SET OF TASKS.
• a. According to the introduction on hemolysis, what complications can result when lipophilic substances induce hemolysis?
• b. Write out the passage of the introduction on hemolysis between "Hemolysis is a" and "extracts [2] .", inclusive, word for word.

PAGE EXCERPT.
⁂

1. Introduction
Studies have shown that lipophilic substances can often induce hemolysis because they are capable of destabilizing the lipid bilayers present in cell membranes, causing lysis of erythrocytes and increasing plasma hemoglobin levels. This effect can result in several complications: hemolytic anemia, multiple organ failure and even death [1] . However, many natural compounds have properties that cause the reduction in the membrane fluidity of erythrocytes, reducing hemolytic processes that lead to lower blood viscosity. This property has a potential for pharmaceutical use.
Hemolysis is a process of destruction of red blood cells (erythrocytes) in which the rupture of the plasma membrane occurs, resulting in the release of hemoglobin and causing serious damage to vital organs such as liver, kidneys and heart. Hemolysis is caused not only by chemical compounds such as penicillin, methyldopa, some types of antibiotics and anti-inflammatory agents, but also by natural compounds such as animal venoms. Several plant extracts with hemolytic activity have been described, some of which are cytotoxic or genotoxic, making it necessary to perform pharmacological and toxicological analyses of essential oils and plant extracts [2] .

⁂

EXCERPTED RECORDS.
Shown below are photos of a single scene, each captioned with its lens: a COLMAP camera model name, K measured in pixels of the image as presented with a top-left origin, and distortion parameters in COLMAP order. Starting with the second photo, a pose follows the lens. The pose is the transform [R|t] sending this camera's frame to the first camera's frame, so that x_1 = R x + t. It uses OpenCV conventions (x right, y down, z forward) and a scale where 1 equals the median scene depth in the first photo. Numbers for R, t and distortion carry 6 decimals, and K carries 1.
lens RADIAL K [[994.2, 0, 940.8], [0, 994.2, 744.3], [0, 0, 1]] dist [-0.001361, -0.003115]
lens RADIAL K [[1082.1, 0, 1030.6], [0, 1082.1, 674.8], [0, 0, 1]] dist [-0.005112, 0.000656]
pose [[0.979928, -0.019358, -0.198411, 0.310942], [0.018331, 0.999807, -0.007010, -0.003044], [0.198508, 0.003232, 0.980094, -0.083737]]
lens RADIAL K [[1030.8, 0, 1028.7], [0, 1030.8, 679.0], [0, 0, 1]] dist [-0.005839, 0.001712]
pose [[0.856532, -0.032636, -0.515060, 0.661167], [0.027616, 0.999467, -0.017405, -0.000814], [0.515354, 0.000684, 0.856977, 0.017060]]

⁂

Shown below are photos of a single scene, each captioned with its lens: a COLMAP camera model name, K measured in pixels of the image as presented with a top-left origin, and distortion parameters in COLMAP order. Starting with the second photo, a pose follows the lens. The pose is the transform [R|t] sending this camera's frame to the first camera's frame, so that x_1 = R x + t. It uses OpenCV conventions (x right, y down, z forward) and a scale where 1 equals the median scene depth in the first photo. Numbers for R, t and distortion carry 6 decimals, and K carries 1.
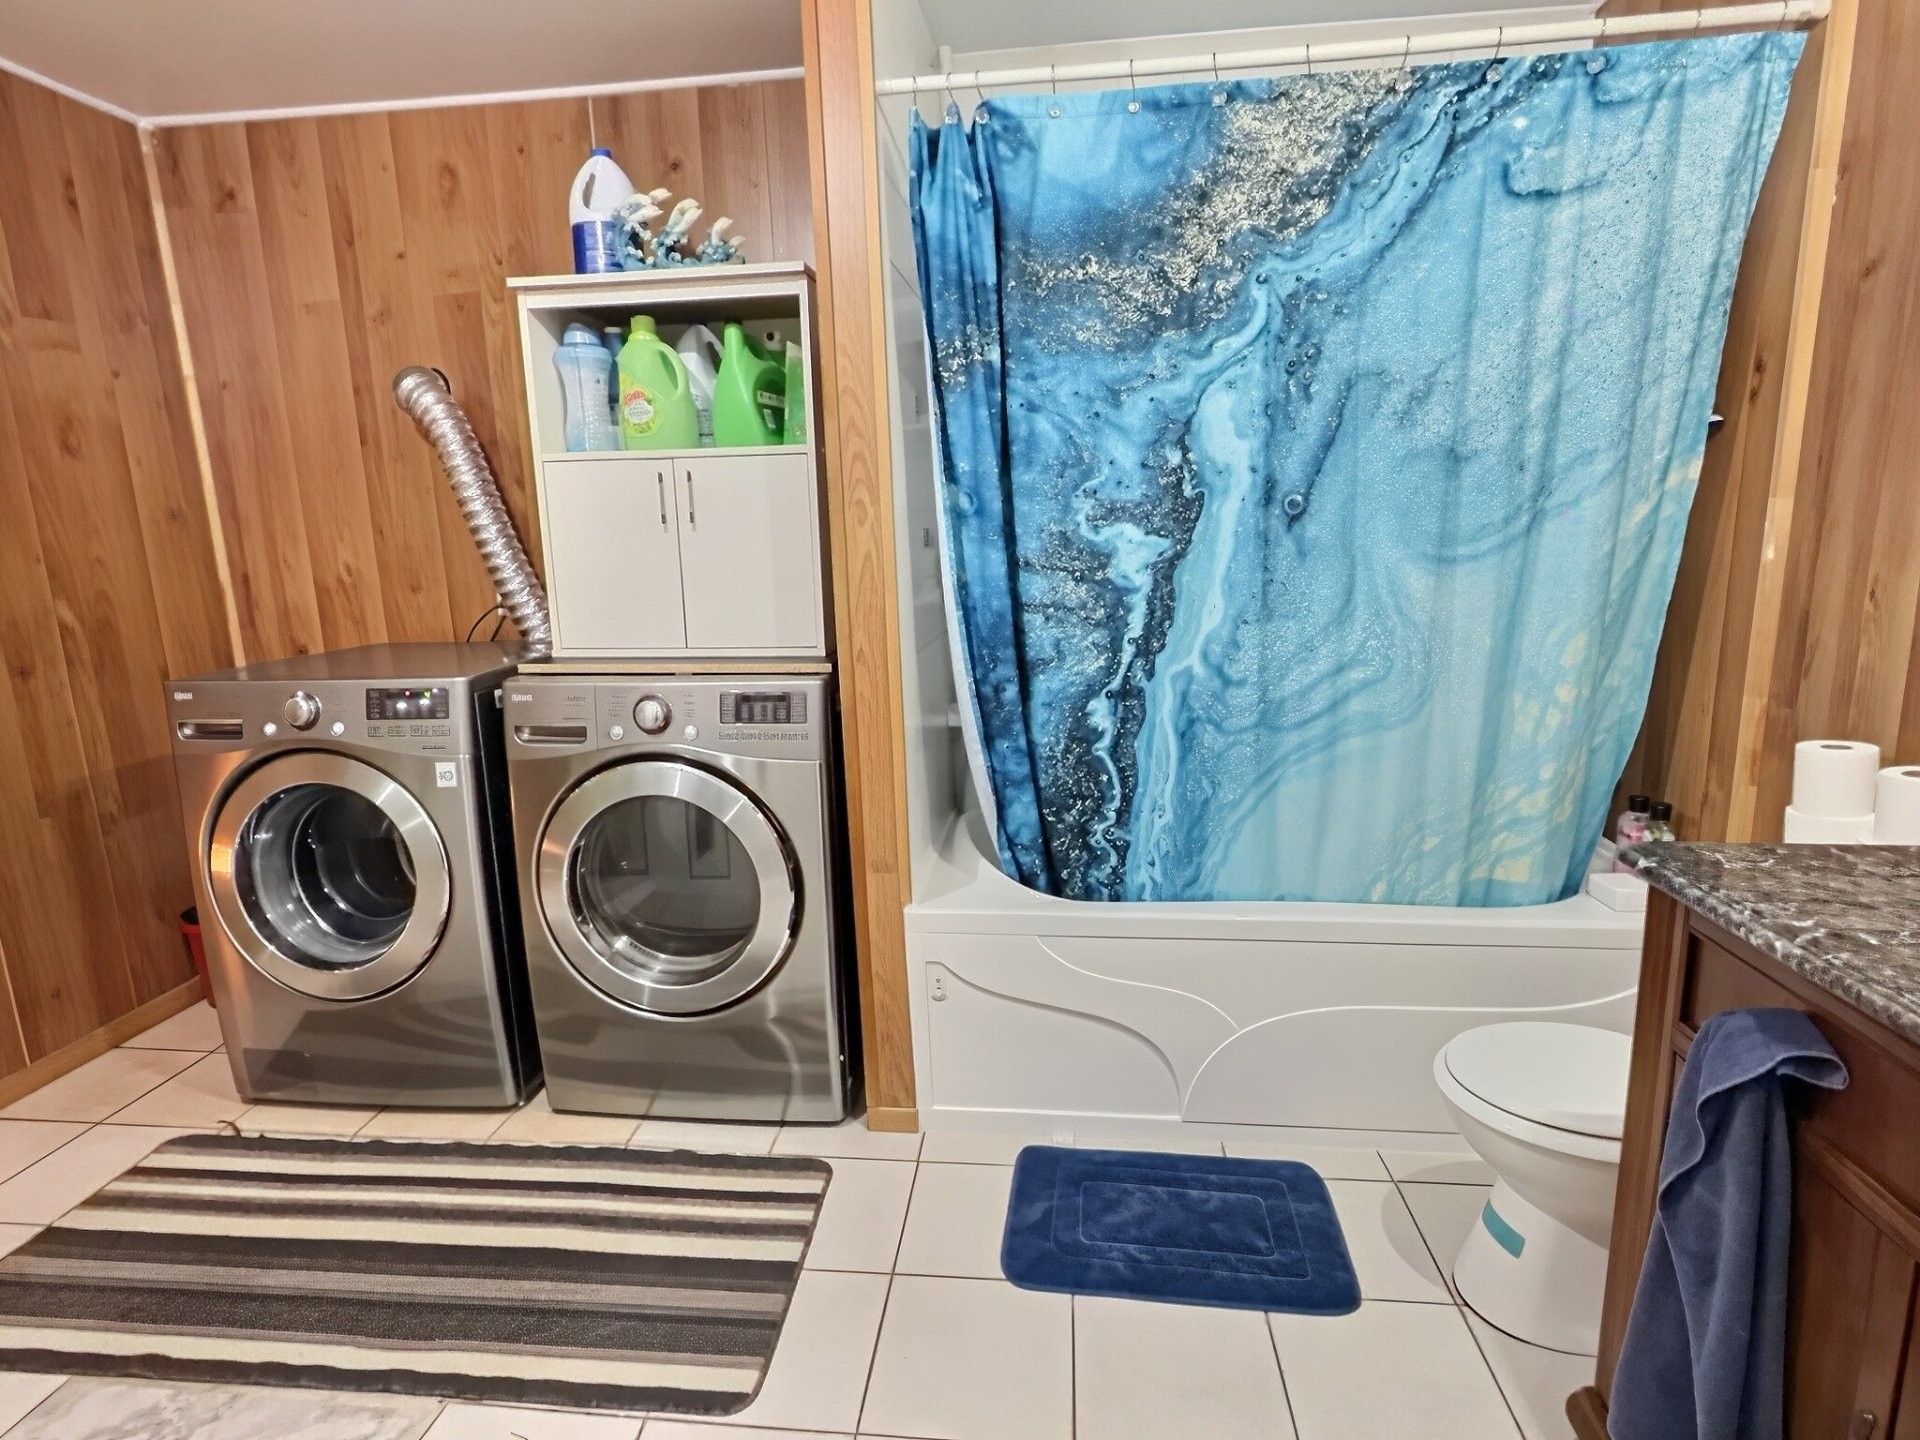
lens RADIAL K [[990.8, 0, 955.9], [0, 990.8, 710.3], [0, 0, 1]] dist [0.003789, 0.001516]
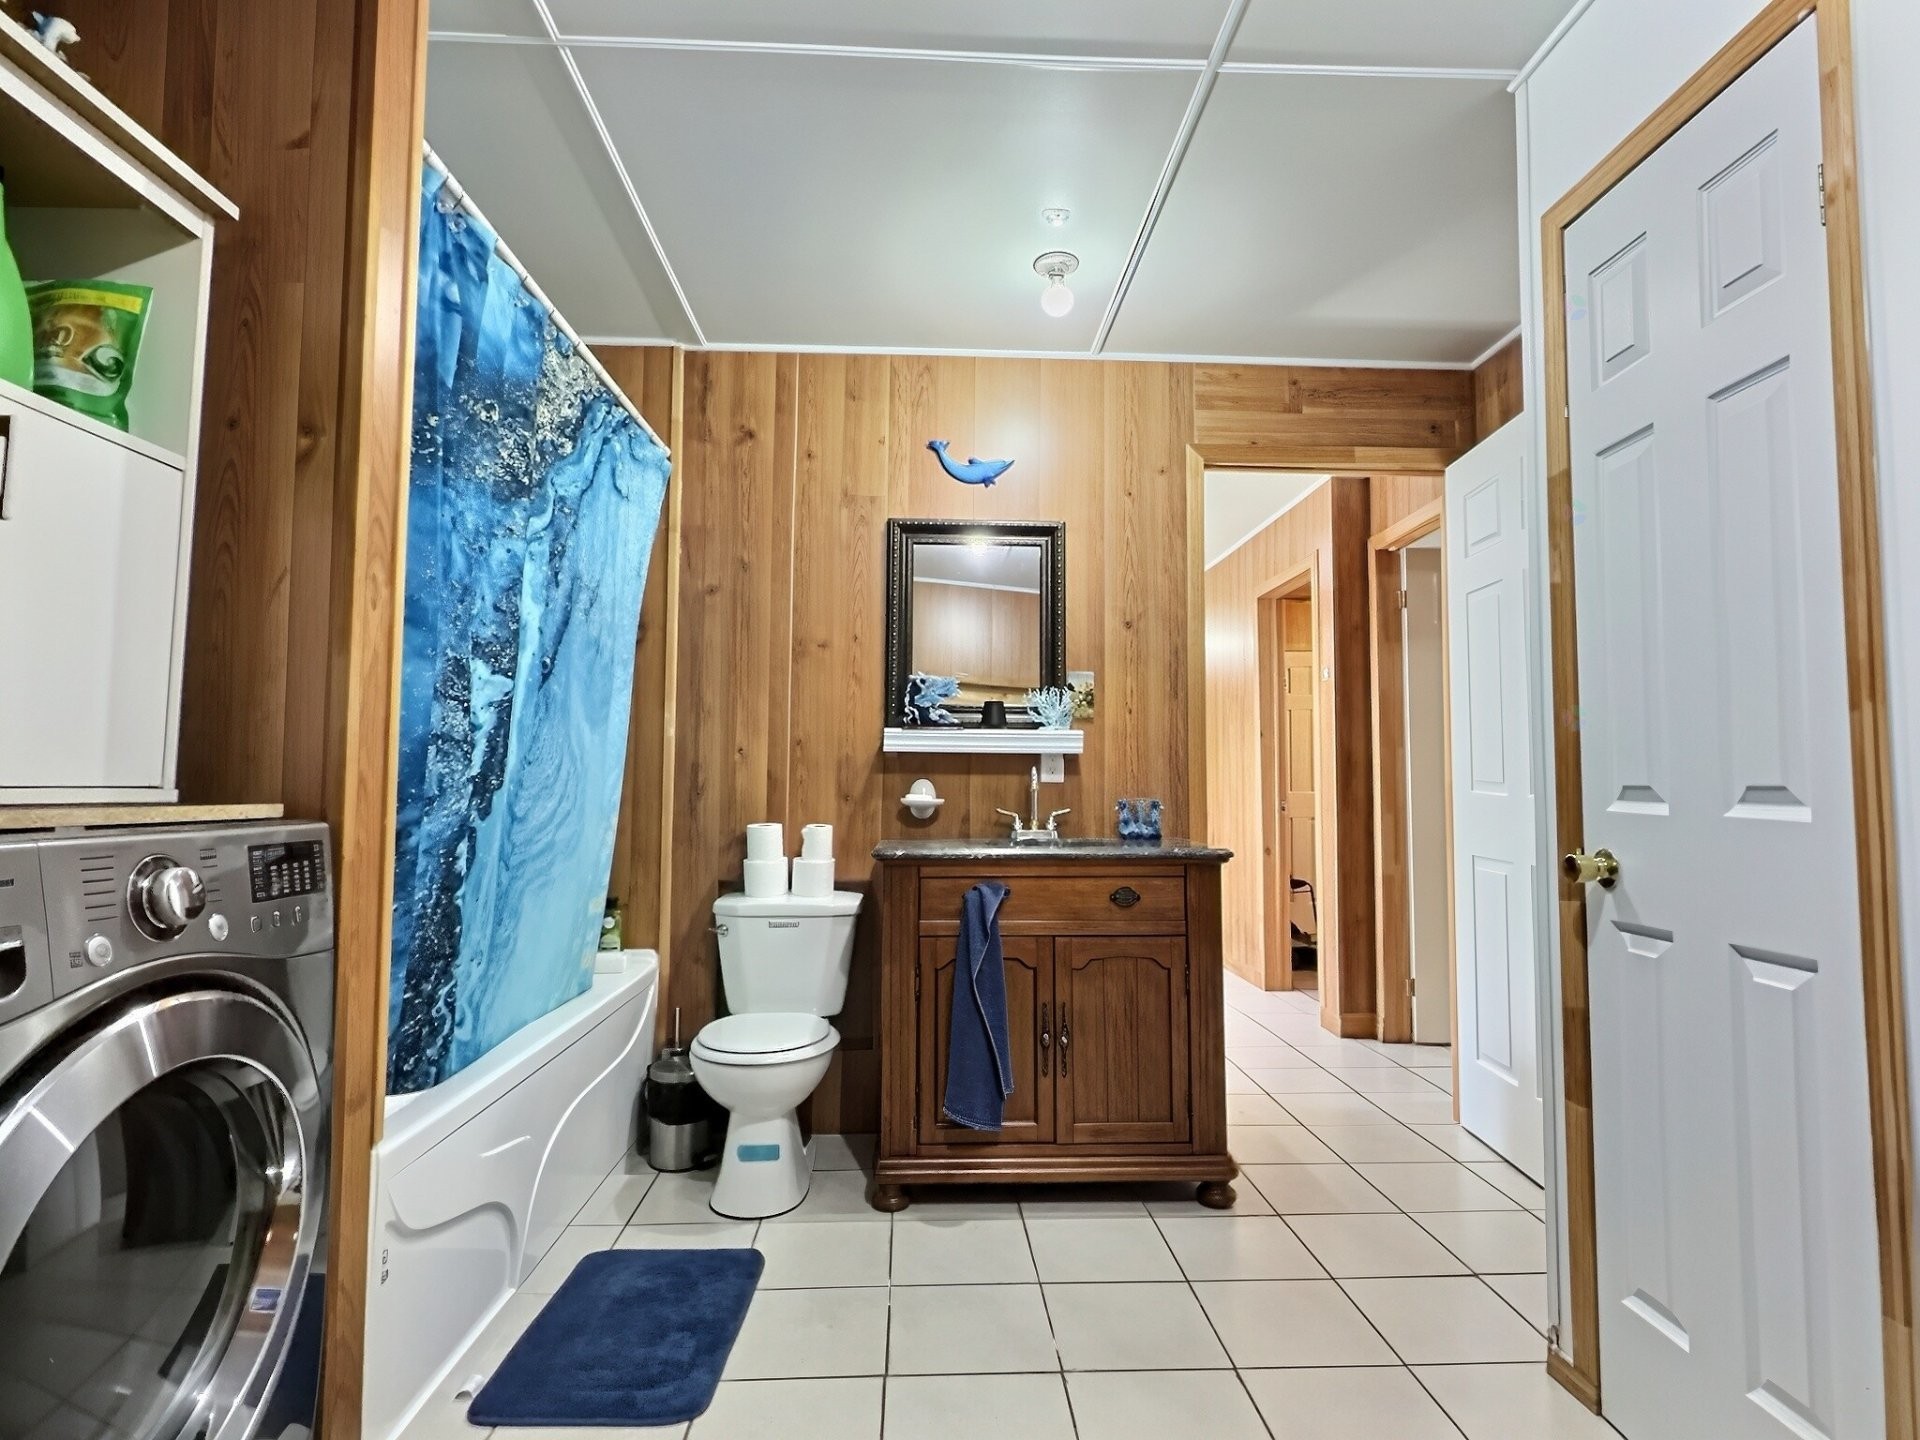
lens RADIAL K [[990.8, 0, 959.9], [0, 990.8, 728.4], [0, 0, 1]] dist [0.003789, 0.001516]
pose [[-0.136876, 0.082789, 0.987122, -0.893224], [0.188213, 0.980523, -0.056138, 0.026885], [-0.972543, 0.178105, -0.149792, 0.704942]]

⁂

TASK SOLUTIONS.
• a. Hemolytic anemia, multiple organ failure and even death.

• b.
Hemolysis is a process of destruction of red blood cells (erythrocytes) in which the rupture of the plasma membrane occurs, resulting in the release of hemoglobin and causing serious damage to vital organs such as liver, kidneys and heart. Hemolysis is caused not only by chemical compounds such as penicillin, methyldopa, some types of antibiotics and anti-inflammatory agents, but also by natural compounds such as animal venoms. Several plant extracts with hemolytic activity have been described, some of which are cytotoxic or genotoxic, making it necessary to perform pharmacological and toxicological analyses of essential oils and plant extracts [2] .